Heaven and hell: an audience with the women of the West Cork Chamber Music Festival
From listening to Debussy to drowning, five performers from the recent Bantry festival share their ideas of life’s highs and lows
What’s your idea of musical heaven? Probably not singing. Probably listening to a big Debussy-fest or a Berg-fest, or a Brahms piano concerto-fest. I think I’d be in the audience somewhere. But it would be a big, symphonic sound-world, I think.
And your musical hell? Being asked to sing for the rest of time? No. You can’t say without being rude about something, can you? I don’t know. I couldn’t possibly say.
What’s your non-musical heaven? That’s easy. Hanging out with my family.
And your non-musical hell? I’ve actually lived quite a happy life. I can’t think about crappy things. Non-musical hell? Being ill, or my family being ill. For me, for work, that’s quite grim. You have to look after yourself so much. But when other people are ill you can’t help them.

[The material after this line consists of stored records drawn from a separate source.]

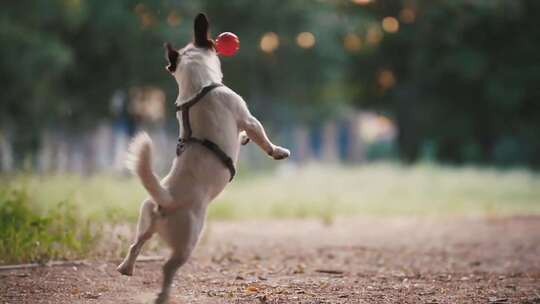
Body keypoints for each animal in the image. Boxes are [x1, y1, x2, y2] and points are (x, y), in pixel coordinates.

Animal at [116, 12, 288, 304]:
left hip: (145, 222)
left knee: (136, 243)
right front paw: (277, 151)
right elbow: (261, 137)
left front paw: (244, 140)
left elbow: (246, 136)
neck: (198, 88)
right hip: (189, 239)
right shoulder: (248, 118)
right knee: (168, 267)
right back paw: (163, 294)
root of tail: (166, 199)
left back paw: (126, 268)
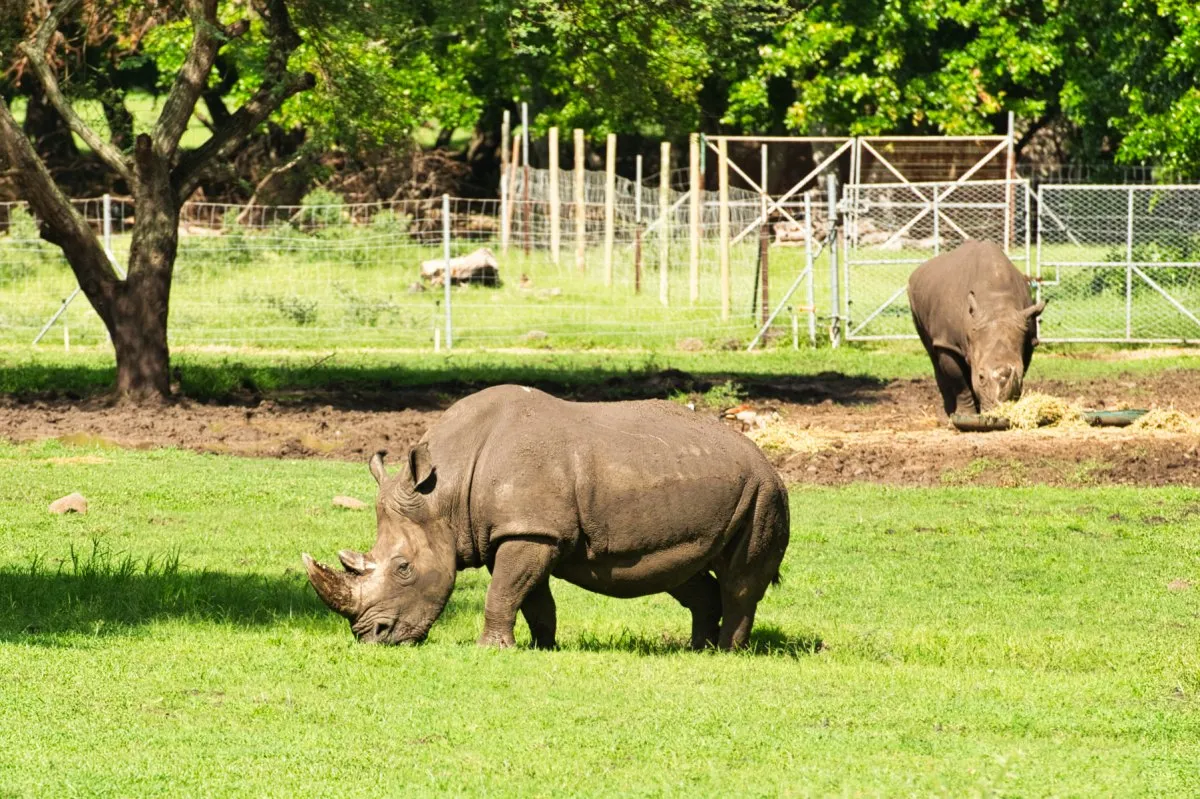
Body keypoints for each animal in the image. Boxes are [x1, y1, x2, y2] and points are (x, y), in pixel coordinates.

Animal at [303, 385, 790, 650]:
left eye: (404, 568)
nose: (372, 637)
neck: (444, 491)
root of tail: (764, 458)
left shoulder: (530, 532)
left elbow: (503, 592)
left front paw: (490, 649)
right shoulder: (520, 532)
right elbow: (531, 598)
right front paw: (543, 647)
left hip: (763, 493)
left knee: (739, 580)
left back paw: (725, 653)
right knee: (681, 572)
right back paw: (696, 649)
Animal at [907, 240, 1046, 416]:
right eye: (980, 377)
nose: (996, 409)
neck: (996, 305)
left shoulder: (1027, 338)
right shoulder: (948, 342)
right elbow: (959, 381)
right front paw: (966, 415)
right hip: (915, 300)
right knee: (933, 354)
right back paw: (948, 413)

What has been your experience with cancellations? I quite often stand in as a replacement. I’m quite happy reading things I don’t know. So, actually, cancellations have often worked in my favour, and I’ve had some lovely opportunities jumping in at the last minute. But I was ill recently with bronchitis, so it was valid, but I didn’t know it was bronchitis and I pretty much had to cancel the day before. People were not impressed. It’s hard as a singer. You try to understand your own voice, and you obviously hope very much that if it isn’t a hundred per cent it’s going to improve. It can be a difficult call to make early enough to say it’s not going to improve. We all suffer tensions, and issues, and sprained thises and thats. But for singers it’s hard sometimes to make the right call.

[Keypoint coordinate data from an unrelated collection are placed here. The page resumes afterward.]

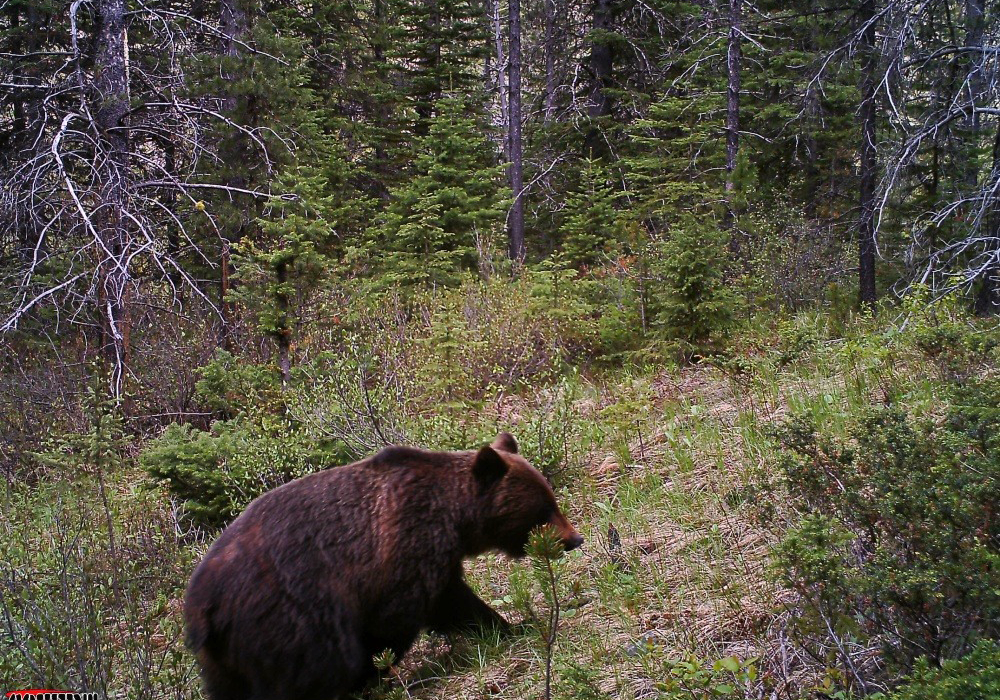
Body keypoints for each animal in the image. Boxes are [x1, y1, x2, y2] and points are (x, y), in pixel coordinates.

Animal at [184, 433, 583, 700]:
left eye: (552, 499)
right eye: (543, 510)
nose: (574, 538)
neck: (455, 518)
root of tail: (203, 607)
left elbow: (452, 599)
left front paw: (508, 624)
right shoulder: (406, 544)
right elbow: (402, 616)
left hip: (223, 656)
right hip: (287, 616)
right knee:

What’s your idea of musical heaven?
I think it would be pure communication, perfect musical understanding and spiritual thought. Music and heaven are probably the reasons we become musicians and we become an audience. And the ultimate necessity is more than beauty, it’s unity, it’s totality, it’s understanding, reaching the soul of the audience, of the musicians you are playing with, the composer, the poet. Music transcends time through the instant, and it’s through music that we are closer to heaven as such.
And your musical hell?
Isolation, complete isolation. Or insincerity and the abuse of music.

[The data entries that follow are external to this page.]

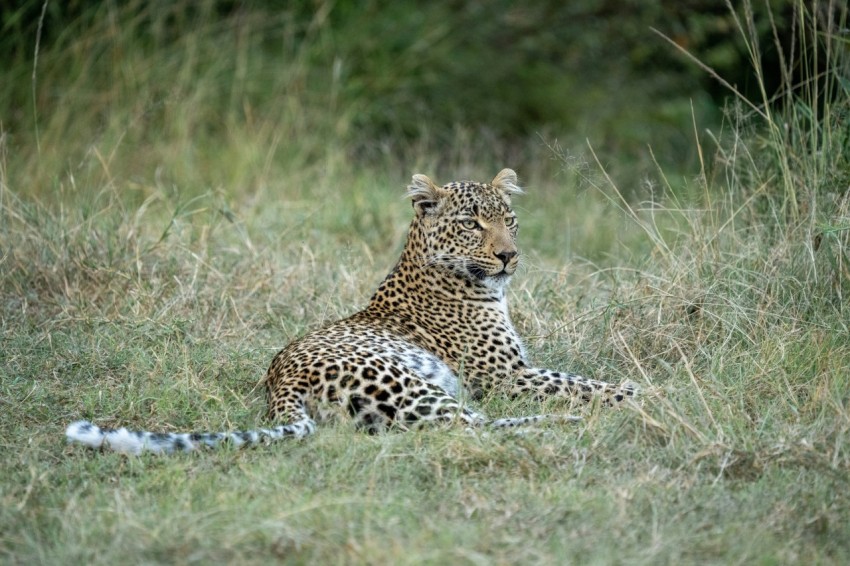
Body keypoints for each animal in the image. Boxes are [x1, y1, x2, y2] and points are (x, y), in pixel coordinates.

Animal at [66, 169, 636, 458]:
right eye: (472, 224)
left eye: (509, 219)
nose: (508, 256)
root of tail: (279, 383)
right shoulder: (505, 376)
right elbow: (583, 383)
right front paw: (640, 394)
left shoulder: (513, 374)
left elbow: (579, 379)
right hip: (409, 383)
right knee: (470, 429)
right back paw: (564, 428)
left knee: (472, 425)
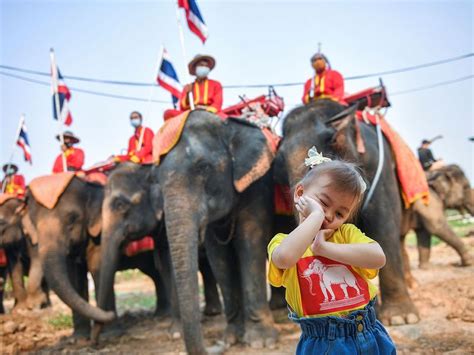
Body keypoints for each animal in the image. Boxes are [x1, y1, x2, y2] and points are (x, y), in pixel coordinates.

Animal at [24, 175, 172, 340]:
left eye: (72, 219)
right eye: (34, 223)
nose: (110, 314)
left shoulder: (99, 234)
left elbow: (98, 269)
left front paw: (110, 335)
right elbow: (74, 276)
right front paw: (78, 339)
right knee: (154, 273)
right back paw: (161, 313)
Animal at [137, 110, 278, 354]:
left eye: (203, 168)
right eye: (156, 180)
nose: (217, 346)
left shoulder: (257, 186)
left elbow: (250, 243)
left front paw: (261, 342)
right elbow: (218, 257)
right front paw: (231, 338)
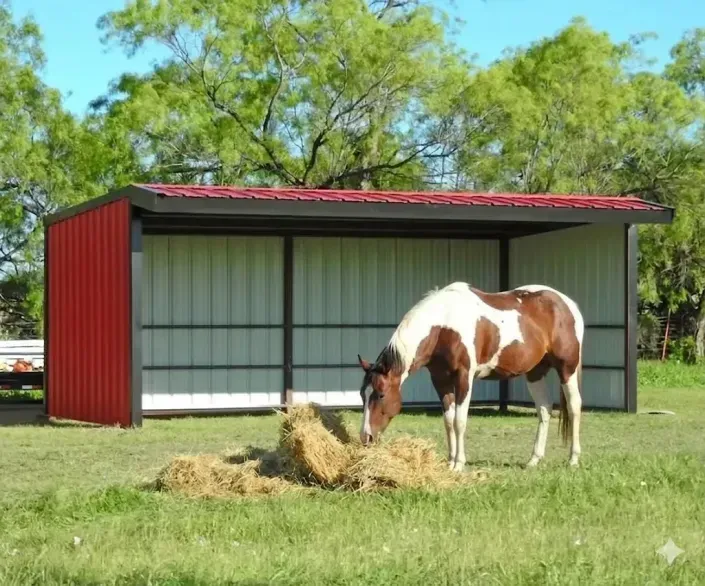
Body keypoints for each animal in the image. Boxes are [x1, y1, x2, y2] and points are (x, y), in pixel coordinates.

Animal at [357, 281, 584, 471]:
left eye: (381, 394)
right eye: (362, 395)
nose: (365, 437)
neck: (444, 326)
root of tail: (567, 304)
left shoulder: (463, 377)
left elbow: (460, 421)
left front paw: (459, 463)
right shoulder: (440, 379)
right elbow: (448, 420)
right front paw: (450, 461)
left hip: (567, 368)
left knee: (574, 406)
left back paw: (573, 459)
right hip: (535, 372)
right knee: (544, 409)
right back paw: (534, 460)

What’s your non-musical heaven?
It will always be music. Even silence is music.
And your non-musical hell?
The absence of life. The absence of music.
What has been your experience with cancellations?
I love being the replacement when there is a cancellation. It’s very beautiful. It’s like being part of a chain. That’s a pleasure. The worst with a cancellation is two days before if you are ill and you have to decide if somebody will be able to do something different and the audience will enjoy it, or whether you will be able to recover.
What’s your idea of musical heaven? Performing something which you feel very deeply with people who seem to be on the same wavelength as you, and things just flow and click into place without you having really to talk about it.